My hope in writing "Lean In: Women, Work, and the Will to Lead" was to change the conversation from what women can't do to what we can.
We need a national conversation that examines the barriers that hold women back and prevent us from achieving true equality. Additionally and just as importantly, we need personal conversations among us all -- managers and employees, friends, colleagues, partners, parents and children -- where issues about gender are discussed openly.
The blunt truth is that men still run the world. Of today's 195 independent countries, only 17 are led by women. In the United States, where our founding creed promises liberty and justice for all, women constitute just 18% of our elected congressional officials.
Since the early 1980s, educational achievement has steadily increased for women, while leadership in the workplace has plateaued. A meager 21 of the Fortune 500 CEOs are women. Women hold about 14% of executive officer positions and 16% of board seats. The gap is worse for women of color, who hold just 4% of top corporate jobs, 3% of board seats and 5% of congressional seats.
Even more distressing, the percentage of women at the top of corporate America has barely budged over the past decade. This means that when it comes to making the decisions that most affect us all, women's voices are not heard equally.
How do we change this?
As I wrote in "Lean In," women are held back by many institutional barriers: sexism, discrimination, a lack of flexibility and a U.S. public policy that lags behind that of most developed nations. But women are also held back by stereotypes that persist and remain self-fulfilling.
By talking openly about the challenges that women face in the workplace and at home, we can work toward solutions together. We can't ignore the subject any longer. We need to talk and listen, debate and learn, evolve and take action.
To help address these issues, I co-founded Leanin.org, a global community dedicated to encouraging women to lean in to their ambitions. In addition to providing educational videos (such as "Negotiation" and "Creating a Level Playing Field"), Leanin.org also allows women to come together and share stories of how they have been able to overcome obstacles to pursue a goal.
Men, too, offer stories of how they mentored and supported female colleagues, friends and partners during key career moments. The stories are fascinating. Not every story will speak to everyone, but viewed collectively they illuminate and connect.
One of the most remarkable stories comes from Marie Tueller, who bravely and beautifully writes about how she found the strength to testify against her rapist in court even though he had threatened her life and the life of her child. This courageous testimony put him in jail for 31 years without possibility of parole.
Another story that I've read over and over comes from Kelly Wickham, an assistant principal in Springfield, Illinois. Pregnant at 15, Kelly persevered to graduate from college, become a teacher, earn a master's degree and take on greater and greater responsibilities at work.
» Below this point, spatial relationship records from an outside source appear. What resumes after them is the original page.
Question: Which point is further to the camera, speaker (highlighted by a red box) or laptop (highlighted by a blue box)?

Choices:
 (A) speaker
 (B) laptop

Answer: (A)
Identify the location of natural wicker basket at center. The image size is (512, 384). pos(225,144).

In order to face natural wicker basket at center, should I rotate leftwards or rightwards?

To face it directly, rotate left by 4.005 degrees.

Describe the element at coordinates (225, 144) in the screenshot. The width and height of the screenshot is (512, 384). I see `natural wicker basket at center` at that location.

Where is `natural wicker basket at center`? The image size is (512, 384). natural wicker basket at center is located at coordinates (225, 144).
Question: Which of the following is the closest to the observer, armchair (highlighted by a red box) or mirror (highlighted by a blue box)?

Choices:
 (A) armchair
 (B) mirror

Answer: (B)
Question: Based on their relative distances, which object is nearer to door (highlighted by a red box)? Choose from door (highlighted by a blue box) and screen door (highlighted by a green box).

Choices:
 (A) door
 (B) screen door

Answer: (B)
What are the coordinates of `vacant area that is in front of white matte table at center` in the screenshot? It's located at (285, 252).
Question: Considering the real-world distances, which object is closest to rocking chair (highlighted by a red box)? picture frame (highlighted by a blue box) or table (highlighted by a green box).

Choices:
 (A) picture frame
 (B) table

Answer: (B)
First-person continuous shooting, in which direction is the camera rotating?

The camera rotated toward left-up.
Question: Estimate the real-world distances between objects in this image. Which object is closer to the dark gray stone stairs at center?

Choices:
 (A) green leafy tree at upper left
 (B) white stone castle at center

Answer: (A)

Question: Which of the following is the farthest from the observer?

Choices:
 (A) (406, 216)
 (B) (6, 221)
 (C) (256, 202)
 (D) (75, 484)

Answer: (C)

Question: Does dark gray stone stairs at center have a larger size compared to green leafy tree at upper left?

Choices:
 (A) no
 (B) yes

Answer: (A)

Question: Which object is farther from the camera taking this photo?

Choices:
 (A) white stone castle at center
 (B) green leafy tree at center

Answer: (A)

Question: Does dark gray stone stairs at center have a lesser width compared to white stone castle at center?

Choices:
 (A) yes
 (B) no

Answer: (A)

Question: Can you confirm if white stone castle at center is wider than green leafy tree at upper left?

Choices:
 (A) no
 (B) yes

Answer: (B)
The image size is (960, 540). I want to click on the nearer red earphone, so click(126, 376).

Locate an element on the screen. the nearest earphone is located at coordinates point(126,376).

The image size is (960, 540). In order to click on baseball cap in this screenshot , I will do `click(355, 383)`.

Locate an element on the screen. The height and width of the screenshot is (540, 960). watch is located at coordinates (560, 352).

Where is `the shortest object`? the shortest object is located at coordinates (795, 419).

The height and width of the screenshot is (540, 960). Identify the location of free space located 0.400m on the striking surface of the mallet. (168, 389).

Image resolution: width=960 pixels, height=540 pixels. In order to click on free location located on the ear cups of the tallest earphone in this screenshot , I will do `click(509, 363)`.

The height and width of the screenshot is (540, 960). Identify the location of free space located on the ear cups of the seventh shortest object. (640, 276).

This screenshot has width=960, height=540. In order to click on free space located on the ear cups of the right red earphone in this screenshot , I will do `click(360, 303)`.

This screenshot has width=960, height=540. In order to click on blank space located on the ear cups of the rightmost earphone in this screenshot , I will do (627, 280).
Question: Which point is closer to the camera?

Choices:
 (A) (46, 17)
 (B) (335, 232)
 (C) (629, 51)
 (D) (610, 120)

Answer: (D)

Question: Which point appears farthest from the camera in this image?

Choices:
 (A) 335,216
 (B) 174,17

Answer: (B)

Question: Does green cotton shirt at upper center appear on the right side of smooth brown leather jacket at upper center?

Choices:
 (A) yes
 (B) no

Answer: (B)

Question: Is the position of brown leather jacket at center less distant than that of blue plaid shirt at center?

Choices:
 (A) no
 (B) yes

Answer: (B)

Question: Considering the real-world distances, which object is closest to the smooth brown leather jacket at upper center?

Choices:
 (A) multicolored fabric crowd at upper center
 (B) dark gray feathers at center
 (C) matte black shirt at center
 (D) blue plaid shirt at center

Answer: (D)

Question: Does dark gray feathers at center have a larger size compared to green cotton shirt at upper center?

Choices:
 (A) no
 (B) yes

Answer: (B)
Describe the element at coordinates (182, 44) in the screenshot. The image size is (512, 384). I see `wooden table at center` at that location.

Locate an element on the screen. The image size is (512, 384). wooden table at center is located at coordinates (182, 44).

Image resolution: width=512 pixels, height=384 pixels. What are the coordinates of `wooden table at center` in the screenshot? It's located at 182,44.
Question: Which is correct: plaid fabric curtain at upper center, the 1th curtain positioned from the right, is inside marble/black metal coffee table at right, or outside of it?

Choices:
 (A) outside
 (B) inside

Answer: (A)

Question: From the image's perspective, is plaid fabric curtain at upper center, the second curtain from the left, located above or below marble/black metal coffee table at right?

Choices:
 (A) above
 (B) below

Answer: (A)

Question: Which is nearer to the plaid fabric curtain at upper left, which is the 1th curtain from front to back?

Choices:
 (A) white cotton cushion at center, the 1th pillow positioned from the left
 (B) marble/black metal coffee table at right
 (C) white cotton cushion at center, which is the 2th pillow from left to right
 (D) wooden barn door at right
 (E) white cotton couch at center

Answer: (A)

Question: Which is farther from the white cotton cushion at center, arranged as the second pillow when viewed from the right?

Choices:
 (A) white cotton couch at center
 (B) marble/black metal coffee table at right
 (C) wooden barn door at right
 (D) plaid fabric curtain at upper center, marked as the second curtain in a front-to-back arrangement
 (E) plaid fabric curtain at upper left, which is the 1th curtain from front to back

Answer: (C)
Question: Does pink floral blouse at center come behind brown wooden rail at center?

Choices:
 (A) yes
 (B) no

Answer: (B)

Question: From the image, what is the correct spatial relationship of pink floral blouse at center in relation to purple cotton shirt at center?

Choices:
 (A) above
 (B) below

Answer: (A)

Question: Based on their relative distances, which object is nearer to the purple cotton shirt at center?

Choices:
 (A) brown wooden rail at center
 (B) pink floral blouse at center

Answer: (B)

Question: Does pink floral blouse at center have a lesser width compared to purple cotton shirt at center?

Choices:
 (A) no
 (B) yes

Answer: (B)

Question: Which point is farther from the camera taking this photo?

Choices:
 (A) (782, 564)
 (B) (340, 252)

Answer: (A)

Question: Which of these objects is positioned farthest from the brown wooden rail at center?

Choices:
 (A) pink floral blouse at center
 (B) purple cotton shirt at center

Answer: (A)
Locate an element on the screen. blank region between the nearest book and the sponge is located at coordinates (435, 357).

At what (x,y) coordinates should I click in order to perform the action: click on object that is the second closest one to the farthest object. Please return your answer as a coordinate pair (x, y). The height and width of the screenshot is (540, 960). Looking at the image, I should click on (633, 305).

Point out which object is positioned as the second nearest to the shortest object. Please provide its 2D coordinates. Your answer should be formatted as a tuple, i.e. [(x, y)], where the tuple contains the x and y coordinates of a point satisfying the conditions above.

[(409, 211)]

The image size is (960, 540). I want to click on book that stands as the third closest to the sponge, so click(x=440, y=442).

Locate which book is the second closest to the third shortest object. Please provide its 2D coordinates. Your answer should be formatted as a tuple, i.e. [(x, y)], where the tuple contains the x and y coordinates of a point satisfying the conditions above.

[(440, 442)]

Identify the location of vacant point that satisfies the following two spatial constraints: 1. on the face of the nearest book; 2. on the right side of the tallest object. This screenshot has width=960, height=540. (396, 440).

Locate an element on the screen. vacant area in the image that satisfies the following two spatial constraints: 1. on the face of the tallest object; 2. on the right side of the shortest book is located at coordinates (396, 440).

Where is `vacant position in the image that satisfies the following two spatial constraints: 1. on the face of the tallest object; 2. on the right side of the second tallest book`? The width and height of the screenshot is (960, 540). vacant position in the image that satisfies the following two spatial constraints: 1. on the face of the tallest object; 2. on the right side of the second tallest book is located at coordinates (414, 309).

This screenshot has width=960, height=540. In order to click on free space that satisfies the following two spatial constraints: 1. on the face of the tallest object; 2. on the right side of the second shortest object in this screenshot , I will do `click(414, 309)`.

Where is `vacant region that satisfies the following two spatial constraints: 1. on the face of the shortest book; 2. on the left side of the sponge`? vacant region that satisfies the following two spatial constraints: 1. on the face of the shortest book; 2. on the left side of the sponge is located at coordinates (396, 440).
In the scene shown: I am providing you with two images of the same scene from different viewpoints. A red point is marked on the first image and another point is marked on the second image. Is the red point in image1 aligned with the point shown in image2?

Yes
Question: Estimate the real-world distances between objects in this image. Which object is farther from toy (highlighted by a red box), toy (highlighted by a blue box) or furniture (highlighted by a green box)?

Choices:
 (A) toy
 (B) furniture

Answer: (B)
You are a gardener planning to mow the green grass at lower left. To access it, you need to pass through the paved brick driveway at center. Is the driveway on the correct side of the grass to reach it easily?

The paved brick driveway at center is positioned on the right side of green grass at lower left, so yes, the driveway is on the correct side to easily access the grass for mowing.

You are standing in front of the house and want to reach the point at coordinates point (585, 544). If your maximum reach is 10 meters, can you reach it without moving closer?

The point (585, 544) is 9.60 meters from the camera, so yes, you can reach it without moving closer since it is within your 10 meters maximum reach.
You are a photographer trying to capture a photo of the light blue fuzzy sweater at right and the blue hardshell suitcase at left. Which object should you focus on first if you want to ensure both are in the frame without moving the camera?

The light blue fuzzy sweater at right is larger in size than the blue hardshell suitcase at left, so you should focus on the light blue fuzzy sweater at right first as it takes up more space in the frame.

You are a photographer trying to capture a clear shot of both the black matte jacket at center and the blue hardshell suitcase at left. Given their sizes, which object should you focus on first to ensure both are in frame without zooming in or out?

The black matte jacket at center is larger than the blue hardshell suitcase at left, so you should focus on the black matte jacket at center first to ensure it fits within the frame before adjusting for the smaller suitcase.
As she says, "In my second year of [graduate] classes, a professor asked why I wanted to become a principal. I responded that leadership found me, and I wasn't going to shy away from it any longer."
Former first lady Laura Bush opens up about her deep concern for children after the tragedy of 9/11 and her work to comfort their fears. Photographer Me Ra Koh found that photography helped heal her pain after a miscarriage. Sen. Mazie Hirono of Hawaii talks about how her mother worked two jobs to support her children. As the senator explains, "I was not born into wealth, power or political legacy, and my path to the Senate was improbable as any."
These stories are about women finding their voice and their strength. And while the situations vary wildly among the Lean In stories, a few messages resonate throughout: Speak up. Believe in yourself. Take risks.
If your dream is to be a firefighter and you're in law school, you can make it happen, as Brenda Berkman describes in her inspiring story. It took her five years and a major lawsuit that challenged the New York City Fire Department's discriminatory hiring practices to do it, but she made her dream come true.
Not all the stories are about leaning in. As I discuss in my book, there are times when it makes sense for us to lean back.
Musician Nancy Kuo writes about working as hard as she could, piling on gig after gig, until she decided to track down a father she never knew. The search ended up changing her life: "I'm not moving as fast anymore, and have found by slowing down, I actually have time to work on my most important relationship -- the one I have with myself."
These stories are full of strong emotions. I urge you to go to the site and find the ones that resonate with you.
Do you fear public speaking? You might be interested to know that you share that fear with Sandra Jurado, the 22-year-old national youth president of the League of United Latin American Citizens. And, surprisingly, with actress Reese Witherspoon.
Ursula Burns, chair and CEO of Xerox, shares a powerful story about her experience.
She writes, "I was raised by a wonderful mother in the rough and tumble public housing projects on the Lower East Side of Manhattan. Many people told me I had three strikes against me: I was black. I was a girl. And I was poor. Mom didn't see it that way. She constantly reminded me that where I was didn't define who I was."
We can each define ambition and progress for ourselves. The goal is to work toward a world where expectations are not set by the stereotypes that hold us back, but by our personal passion, talents and interests.
I look forward to the day when half our homes are run by men and half our companies and institutions are run by women. When that happens, it won't just mean happier women and families; it will mean more successful businesses and better lives for us all.